WHAT TO DO: Report each line of the material below where the word "Firmware" can be found.

PROVIDED RECORDS:
# # #

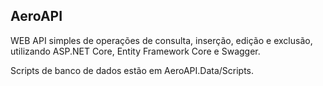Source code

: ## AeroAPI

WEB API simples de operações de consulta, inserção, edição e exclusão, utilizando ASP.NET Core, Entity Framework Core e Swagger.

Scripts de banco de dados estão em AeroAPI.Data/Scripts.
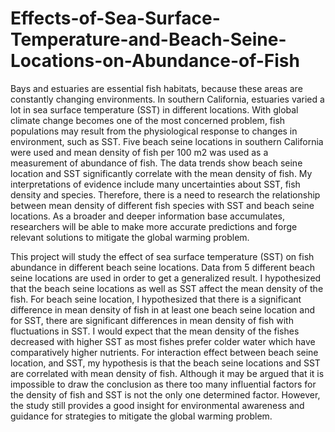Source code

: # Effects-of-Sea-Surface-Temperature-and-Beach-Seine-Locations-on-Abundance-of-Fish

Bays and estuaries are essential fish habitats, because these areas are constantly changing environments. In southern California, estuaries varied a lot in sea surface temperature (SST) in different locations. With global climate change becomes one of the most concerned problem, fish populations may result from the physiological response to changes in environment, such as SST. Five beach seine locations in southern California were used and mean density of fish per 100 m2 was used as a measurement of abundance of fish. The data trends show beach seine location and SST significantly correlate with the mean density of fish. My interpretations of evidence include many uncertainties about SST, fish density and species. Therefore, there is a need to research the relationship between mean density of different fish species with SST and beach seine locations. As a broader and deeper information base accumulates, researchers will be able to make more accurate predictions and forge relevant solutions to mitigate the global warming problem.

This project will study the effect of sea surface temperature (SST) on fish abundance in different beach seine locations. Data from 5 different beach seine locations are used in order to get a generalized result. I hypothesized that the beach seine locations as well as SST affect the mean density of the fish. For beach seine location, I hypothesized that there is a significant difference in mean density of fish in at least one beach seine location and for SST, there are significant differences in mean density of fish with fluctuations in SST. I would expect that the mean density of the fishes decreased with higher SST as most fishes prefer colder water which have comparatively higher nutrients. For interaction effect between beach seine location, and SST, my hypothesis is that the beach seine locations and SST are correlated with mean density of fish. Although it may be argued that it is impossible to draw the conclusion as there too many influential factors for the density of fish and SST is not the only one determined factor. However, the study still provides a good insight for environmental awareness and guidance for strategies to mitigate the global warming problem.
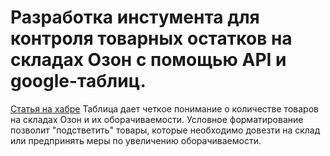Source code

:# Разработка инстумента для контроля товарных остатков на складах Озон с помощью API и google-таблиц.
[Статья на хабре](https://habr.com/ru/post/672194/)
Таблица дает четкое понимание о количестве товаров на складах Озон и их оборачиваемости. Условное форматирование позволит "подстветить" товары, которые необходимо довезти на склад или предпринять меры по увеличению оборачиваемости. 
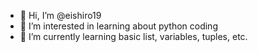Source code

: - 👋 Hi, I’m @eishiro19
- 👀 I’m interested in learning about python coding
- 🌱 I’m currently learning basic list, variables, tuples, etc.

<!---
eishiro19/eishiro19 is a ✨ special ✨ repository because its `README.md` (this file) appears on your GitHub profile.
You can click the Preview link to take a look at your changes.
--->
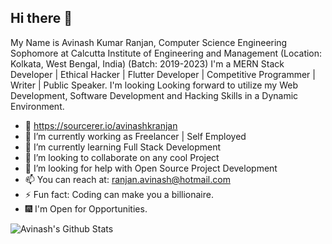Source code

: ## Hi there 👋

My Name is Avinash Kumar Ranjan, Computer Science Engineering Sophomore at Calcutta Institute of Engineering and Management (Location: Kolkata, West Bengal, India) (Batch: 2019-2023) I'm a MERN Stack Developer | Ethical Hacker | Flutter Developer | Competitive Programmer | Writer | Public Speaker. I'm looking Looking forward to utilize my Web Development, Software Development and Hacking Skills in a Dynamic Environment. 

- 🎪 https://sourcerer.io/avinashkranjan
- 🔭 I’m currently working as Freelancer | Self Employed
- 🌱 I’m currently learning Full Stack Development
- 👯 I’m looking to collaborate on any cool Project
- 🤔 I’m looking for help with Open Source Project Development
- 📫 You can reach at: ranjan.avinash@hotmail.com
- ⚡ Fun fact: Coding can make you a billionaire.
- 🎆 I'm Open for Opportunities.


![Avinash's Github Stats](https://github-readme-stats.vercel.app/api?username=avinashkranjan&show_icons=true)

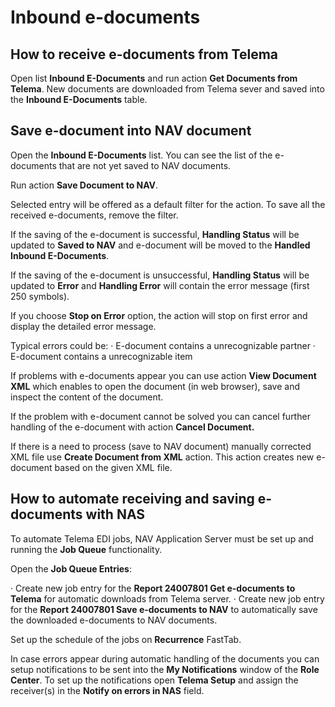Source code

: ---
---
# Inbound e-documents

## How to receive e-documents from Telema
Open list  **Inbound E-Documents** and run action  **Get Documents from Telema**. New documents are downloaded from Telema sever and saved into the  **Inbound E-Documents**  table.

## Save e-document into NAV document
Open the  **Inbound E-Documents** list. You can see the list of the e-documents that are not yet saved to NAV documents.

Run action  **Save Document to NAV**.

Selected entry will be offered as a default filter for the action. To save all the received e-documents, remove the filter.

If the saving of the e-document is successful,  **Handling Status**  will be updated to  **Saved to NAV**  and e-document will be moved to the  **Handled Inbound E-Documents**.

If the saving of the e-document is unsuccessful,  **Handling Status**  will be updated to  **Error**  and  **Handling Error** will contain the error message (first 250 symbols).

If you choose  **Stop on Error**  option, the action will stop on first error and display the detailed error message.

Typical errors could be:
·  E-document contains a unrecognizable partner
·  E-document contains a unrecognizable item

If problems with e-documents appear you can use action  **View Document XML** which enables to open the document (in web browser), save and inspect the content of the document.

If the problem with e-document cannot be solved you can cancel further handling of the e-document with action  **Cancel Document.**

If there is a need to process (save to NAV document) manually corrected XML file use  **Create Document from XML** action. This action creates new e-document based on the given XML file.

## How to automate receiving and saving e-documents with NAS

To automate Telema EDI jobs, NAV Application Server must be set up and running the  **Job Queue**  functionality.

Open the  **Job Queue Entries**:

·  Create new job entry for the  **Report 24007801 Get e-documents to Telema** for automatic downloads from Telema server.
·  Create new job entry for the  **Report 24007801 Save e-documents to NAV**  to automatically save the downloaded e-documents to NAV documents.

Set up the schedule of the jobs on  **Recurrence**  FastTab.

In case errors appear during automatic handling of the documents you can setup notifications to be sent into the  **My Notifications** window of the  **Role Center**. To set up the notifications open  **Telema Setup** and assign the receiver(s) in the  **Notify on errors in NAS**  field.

# # #

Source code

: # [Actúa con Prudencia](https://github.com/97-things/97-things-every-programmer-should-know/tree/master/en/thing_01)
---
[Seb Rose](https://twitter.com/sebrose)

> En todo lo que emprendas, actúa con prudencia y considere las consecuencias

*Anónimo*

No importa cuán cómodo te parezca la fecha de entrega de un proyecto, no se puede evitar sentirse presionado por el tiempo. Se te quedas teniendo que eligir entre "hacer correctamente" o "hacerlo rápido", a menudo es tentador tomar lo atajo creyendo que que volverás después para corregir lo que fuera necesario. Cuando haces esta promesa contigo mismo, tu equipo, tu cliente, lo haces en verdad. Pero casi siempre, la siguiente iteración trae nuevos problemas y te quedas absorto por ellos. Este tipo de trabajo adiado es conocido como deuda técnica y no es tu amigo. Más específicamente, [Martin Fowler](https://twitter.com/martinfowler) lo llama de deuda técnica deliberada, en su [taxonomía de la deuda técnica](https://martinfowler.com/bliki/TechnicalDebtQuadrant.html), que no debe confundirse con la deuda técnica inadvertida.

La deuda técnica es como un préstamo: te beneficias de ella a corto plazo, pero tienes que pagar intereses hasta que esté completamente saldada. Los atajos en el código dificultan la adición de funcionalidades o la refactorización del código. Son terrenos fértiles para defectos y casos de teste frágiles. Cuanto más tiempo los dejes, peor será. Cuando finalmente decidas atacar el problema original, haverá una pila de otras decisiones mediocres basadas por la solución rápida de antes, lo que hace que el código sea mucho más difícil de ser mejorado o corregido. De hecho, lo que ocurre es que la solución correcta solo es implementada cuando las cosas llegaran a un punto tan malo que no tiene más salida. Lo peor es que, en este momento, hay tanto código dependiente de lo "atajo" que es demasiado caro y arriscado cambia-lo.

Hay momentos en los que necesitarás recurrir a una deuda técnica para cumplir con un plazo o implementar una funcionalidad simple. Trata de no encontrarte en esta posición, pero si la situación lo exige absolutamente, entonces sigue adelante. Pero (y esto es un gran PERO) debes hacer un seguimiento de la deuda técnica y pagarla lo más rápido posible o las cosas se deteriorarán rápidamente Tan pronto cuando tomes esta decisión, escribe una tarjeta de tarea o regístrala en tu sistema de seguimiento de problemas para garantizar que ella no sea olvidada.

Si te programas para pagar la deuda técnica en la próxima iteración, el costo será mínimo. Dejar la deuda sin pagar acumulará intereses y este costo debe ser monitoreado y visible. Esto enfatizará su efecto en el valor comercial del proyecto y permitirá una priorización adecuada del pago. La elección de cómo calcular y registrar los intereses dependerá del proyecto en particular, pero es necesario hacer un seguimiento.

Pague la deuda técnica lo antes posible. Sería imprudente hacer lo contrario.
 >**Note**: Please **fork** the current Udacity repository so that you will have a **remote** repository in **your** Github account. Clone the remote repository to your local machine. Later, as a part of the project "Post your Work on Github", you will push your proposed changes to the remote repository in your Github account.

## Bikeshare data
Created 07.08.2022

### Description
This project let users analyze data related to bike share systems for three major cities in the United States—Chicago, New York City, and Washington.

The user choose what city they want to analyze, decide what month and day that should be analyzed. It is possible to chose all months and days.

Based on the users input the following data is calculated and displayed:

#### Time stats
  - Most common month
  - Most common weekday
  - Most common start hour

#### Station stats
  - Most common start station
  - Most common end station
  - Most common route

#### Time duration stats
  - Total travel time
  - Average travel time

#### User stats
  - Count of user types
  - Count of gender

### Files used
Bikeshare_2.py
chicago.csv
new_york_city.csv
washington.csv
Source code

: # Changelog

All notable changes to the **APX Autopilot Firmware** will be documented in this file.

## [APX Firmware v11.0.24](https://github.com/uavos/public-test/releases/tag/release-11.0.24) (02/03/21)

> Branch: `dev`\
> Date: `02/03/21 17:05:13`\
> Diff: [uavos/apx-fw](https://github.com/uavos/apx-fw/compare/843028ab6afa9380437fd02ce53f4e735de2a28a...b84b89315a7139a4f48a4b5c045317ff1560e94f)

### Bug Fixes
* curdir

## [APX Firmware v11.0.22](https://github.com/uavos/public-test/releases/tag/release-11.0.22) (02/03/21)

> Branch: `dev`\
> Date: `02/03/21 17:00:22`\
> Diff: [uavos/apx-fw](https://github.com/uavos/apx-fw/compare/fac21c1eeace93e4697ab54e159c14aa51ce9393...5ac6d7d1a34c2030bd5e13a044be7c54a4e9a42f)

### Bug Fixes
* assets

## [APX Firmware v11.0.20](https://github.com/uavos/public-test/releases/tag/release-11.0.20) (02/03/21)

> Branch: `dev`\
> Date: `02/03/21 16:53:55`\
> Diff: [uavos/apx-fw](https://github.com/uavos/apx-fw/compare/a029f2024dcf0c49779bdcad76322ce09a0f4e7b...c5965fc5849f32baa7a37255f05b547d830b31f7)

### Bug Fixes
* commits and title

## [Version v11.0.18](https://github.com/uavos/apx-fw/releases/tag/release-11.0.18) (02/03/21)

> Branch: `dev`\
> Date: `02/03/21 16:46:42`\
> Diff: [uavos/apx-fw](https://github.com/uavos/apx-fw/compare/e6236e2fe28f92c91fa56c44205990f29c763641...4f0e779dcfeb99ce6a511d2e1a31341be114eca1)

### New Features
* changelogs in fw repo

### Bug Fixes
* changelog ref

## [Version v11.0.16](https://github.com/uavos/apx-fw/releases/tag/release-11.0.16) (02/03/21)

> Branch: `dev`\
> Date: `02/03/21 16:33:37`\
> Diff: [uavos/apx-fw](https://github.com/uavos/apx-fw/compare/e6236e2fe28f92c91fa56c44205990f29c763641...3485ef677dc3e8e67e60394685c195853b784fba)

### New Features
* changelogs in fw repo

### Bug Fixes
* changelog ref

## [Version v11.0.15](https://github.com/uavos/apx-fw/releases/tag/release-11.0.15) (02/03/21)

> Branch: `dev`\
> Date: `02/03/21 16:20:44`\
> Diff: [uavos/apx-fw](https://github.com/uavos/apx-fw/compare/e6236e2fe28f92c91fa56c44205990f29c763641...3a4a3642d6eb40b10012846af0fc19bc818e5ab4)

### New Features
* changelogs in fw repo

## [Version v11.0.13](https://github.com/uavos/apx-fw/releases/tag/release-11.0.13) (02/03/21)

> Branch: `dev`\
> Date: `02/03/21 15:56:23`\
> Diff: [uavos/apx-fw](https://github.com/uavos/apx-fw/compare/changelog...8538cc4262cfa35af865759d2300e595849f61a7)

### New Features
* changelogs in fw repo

# # #

RESPONSE FOR THIS EXERCISE:
All notable changes to the **APX Autopilot Firmware** will be documented in this file.
## [APX Firmware v11.0.24](https://github.com/uavos/public-test/releases/tag/release-11.0.24) (02/03/21)
## [APX Firmware v11.0.22](https://github.com/uavos/public-test/releases/tag/release-11.0.22) (02/03/21)
## [APX Firmware v11.0.20](https://github.com/uavos/public-test/releases/tag/release-11.0.20) (02/03/21)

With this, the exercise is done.